Time for New Traditions

Hammered copper fondue set available at Pryde’s Kitchen & Necessities (Westport), $70.

In a year unlike any other, celebrating the holidays and welcoming 2021 will definitely look and feel different from raucous large gatherings of the past. 2021 might be about spending time only with those already in our household as well as shorter, socially distanced moments with those who live elsewhere.

And all of this is perfectly fine since health and safety are top priority. Plus it’s an opportunity to make room for new traditions, routines, and rituals. These are the things that give us moments to anticipate and remember.

A few suggestions:

Advent calendar. While so many people use one, so many don’t take the time—and they’re a blast! Make 2020 the year to create one. Mix it up on the daily surprises, leaving little notes and verses along with candy and gift cards. You can buy or build the calendars. One of my crafty friends made one for her family out of different colors of envelopes, and you could do the same thing with mini boxes.

Doorstop drop off. Make a night of stopping by family, friends, and neighbors’ homes with gifts, cards, or baked treats. Ring the doorbell, and if they’re there, say a quick masked greeting, and if they’re not, leave your present on the porch.

Fondue night.
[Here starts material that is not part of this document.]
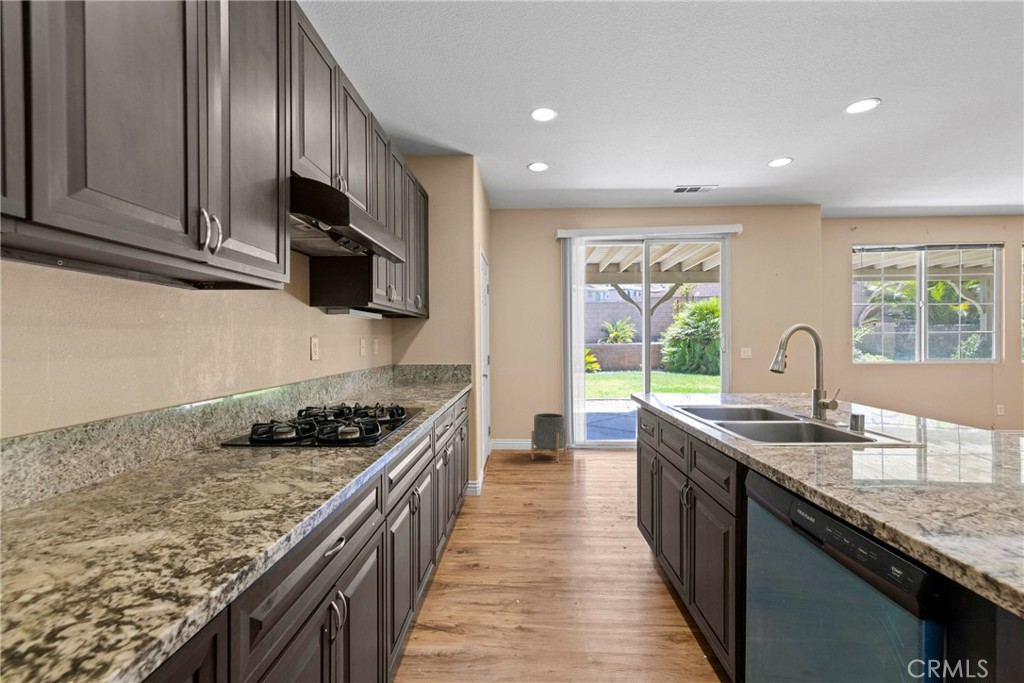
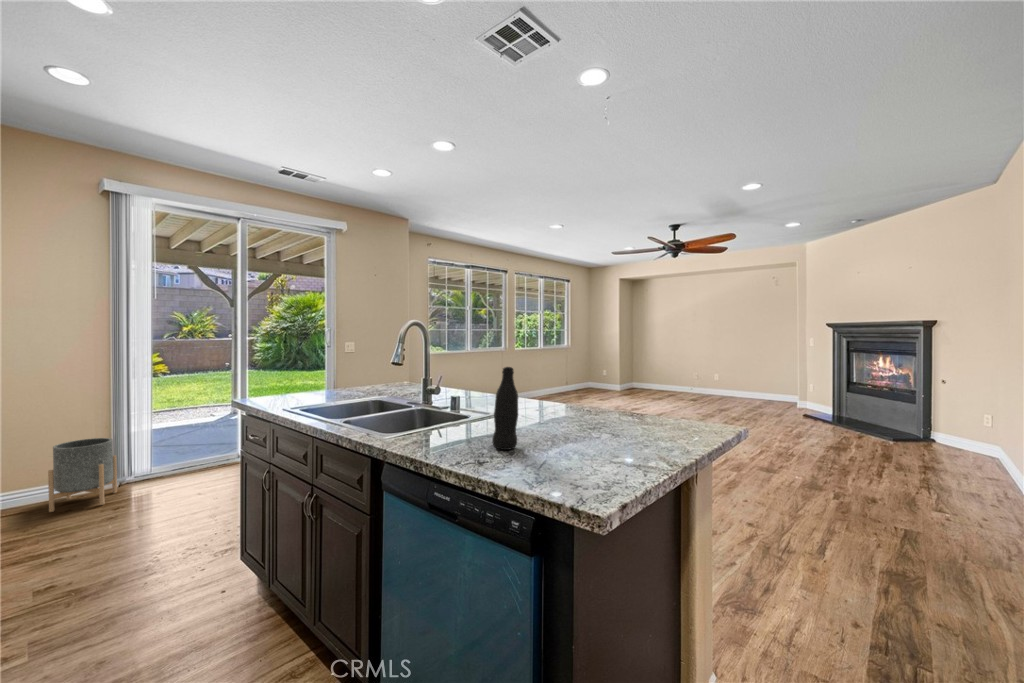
bottle: none [893,378,940,488] -> present [492,367,518,450]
When I was younger, my parents and two younger brothers and I made fondue on New Year’s Eve. We’ve done this with our sons, too, but in some years, we’ve gone to friends’ houses for large parties. This year, we’re definitely doing a festive fondue with just the four of us to bring in the new year—both an oil version to cook meat and veggie and a chocolate one for dessert.

Journal. You don’t need to wait until 2021 to start reflecting on your day in a journal. A friend recently gifted me the perfect one, called the “One Line A Day” five-year memory book. It’s actually several lines for each day of the year, enough to jot down ideas, thoughts, and what you’re grateful for on that date.